» **Objective**
Could you quote the records below word for word, from their very first line up to and including the line that contains "common name: Round-tooth ookow"?
== == ==
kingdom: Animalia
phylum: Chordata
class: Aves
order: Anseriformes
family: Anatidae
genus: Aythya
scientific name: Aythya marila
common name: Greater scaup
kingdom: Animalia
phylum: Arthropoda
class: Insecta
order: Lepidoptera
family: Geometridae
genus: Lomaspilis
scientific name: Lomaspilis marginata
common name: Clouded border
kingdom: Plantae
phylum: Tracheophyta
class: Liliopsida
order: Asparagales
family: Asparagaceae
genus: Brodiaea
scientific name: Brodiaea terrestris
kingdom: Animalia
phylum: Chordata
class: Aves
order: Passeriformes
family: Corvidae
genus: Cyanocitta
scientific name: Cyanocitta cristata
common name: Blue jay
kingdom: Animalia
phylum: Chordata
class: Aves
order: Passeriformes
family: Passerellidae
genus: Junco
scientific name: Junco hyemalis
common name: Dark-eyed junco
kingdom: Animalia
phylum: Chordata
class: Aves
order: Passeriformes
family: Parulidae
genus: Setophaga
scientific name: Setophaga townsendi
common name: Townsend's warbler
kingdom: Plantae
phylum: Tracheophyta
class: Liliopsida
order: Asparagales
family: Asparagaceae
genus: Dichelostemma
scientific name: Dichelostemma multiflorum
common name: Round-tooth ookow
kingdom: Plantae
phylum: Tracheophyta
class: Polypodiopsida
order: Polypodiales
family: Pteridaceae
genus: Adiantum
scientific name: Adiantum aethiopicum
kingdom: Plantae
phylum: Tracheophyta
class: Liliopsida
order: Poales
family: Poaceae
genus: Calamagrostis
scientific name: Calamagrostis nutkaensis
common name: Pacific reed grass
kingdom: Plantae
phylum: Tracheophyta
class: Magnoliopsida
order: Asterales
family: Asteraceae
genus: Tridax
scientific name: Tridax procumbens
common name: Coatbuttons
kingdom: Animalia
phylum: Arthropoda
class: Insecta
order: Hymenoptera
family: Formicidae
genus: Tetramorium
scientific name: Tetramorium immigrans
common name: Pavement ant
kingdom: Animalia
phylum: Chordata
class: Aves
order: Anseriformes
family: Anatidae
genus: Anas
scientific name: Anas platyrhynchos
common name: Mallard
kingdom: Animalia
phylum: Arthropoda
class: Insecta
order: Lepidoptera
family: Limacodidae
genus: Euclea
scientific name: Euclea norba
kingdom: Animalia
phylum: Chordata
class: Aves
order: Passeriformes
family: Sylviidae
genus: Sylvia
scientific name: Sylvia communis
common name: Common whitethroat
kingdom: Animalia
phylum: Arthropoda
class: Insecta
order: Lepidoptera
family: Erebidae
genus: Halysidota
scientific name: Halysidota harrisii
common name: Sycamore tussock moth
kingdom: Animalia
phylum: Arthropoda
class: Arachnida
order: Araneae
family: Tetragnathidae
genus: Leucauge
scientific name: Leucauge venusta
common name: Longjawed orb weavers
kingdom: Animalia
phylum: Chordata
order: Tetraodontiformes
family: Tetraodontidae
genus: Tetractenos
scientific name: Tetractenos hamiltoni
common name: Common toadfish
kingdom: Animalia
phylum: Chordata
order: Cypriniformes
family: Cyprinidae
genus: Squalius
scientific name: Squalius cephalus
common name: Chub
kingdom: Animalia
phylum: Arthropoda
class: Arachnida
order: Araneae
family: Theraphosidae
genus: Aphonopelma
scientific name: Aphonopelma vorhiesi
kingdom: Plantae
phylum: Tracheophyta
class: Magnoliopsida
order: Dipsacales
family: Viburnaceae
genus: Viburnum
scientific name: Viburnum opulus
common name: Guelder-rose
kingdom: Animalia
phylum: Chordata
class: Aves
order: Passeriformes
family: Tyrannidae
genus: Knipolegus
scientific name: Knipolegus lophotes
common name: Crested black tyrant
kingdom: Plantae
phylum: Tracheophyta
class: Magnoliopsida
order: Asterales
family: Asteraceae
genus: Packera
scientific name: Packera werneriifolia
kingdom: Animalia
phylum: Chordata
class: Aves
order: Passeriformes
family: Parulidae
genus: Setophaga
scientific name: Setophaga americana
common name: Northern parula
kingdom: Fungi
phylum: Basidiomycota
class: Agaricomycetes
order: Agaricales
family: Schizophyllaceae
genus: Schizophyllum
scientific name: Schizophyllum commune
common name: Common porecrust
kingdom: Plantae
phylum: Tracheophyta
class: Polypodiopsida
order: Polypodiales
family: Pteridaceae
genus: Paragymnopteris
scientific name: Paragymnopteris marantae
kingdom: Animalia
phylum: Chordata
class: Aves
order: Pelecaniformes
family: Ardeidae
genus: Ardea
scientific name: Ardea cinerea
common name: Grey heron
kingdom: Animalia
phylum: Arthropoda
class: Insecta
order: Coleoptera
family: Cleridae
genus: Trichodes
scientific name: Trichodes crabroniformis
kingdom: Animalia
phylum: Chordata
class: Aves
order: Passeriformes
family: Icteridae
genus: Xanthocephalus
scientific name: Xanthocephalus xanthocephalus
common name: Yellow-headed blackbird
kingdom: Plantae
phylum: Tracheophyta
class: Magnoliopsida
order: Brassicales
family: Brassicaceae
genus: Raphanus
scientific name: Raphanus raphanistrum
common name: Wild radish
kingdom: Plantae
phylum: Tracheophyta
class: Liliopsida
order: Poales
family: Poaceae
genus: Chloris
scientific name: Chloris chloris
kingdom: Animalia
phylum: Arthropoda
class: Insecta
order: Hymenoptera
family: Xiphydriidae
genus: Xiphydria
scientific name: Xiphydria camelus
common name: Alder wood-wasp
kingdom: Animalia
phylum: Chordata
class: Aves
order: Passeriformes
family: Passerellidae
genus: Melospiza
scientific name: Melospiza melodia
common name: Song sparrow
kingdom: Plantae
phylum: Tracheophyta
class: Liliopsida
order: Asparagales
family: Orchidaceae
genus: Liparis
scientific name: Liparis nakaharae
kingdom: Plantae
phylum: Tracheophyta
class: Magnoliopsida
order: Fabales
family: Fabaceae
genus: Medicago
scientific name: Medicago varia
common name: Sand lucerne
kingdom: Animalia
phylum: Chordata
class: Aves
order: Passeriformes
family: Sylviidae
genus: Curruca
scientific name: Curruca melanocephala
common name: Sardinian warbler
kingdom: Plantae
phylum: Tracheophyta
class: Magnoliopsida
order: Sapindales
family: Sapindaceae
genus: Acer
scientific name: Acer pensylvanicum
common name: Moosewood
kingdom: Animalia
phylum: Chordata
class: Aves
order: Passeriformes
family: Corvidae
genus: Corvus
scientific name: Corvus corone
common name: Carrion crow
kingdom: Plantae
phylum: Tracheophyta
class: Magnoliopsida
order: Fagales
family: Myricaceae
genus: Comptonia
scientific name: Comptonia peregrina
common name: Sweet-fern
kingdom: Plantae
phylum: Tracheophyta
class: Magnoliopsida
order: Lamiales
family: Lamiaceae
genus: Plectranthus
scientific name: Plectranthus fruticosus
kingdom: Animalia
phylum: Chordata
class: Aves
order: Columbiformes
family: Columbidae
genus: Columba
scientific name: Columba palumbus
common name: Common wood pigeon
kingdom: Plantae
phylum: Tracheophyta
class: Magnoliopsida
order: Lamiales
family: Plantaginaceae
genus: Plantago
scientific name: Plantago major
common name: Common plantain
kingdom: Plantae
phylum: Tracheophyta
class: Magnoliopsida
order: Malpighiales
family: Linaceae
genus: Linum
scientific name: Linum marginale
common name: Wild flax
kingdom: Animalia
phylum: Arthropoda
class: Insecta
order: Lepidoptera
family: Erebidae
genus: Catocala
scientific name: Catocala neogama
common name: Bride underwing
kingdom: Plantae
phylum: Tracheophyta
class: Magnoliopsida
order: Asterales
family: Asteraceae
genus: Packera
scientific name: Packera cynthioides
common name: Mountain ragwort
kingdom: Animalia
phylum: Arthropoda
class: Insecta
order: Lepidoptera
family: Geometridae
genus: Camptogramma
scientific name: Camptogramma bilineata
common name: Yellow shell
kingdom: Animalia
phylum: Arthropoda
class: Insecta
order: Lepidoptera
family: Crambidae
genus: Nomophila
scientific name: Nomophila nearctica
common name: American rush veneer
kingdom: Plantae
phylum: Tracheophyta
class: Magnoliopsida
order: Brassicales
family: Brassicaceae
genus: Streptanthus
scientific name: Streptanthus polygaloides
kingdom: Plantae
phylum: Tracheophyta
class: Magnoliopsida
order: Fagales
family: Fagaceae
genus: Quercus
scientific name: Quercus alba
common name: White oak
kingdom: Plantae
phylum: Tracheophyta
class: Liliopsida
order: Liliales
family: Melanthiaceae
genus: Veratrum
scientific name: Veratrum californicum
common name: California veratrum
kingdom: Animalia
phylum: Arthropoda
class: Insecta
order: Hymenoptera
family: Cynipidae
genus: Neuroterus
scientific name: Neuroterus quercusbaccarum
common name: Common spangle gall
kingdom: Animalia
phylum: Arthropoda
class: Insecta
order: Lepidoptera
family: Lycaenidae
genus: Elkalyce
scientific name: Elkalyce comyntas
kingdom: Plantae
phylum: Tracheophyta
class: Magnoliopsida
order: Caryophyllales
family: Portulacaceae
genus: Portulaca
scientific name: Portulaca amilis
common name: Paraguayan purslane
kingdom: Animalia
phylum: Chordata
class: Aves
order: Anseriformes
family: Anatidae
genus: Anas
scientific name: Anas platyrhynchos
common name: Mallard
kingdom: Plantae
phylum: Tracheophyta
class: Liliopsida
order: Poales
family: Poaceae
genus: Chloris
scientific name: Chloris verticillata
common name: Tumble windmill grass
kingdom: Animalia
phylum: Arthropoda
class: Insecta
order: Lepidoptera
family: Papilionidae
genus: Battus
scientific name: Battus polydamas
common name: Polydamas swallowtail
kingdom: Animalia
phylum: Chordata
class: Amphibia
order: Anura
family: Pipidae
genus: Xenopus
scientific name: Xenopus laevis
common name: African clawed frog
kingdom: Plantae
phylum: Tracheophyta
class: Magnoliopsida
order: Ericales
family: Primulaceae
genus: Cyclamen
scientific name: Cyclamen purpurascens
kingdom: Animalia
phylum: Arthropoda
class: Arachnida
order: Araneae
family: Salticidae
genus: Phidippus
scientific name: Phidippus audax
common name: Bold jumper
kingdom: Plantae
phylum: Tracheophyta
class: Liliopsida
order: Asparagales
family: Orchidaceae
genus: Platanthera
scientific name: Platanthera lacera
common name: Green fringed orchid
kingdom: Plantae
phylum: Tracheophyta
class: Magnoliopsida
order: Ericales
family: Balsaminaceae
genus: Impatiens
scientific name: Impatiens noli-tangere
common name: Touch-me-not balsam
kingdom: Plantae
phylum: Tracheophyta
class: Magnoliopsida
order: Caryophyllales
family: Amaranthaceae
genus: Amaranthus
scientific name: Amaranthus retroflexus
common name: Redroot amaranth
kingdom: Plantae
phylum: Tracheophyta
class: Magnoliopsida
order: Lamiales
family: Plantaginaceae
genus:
== == ==
» **The reply**
kingdom: Animalia
phylum: Chordata
class: Aves
order: Anseriformes
family: Anatidae
genus: Aythya
scientific name: Aythya marila
common name: Greater scaup
kingdom: Animalia
phylum: Arthropoda
class: Insecta
order: Lepidoptera
family: Geometridae
genus: Lomaspilis
scientific name: Lomaspilis marginata
common name: Clouded border
kingdom: Plantae
phylum: Tracheophyta
class: Liliopsida
order: Asparagales
family: Asparagaceae
genus: Brodiaea
scientific name: Brodiaea terrestris
kingdom: Animalia
phylum: Chordata
class: Aves
order: Passeriformes
family: Corvidae
genus: Cyanocitta
scientific name: Cyanocitta cristata
common name: Blue jay
kingdom: Animalia
phylum: Chordata
class: Aves
order: Passeriformes
family: Passerellidae
genus: Junco
scientific name: Junco hyemalis
common name: Dark-eyed junco
kingdom: Animalia
phylum: Chordata
class: Aves
order: Passeriformes
family: Parulidae
genus: Setophaga
scientific name: Setophaga townsendi
common name: Townsend's warbler
kingdom: Plantae
phylum: Tracheophyta
class: Liliopsida
order: Asparagales
family: Asparagaceae
genus: Dichelostemma
scientific name: Dichelostemma multiflorum
common name: Round-tooth ookow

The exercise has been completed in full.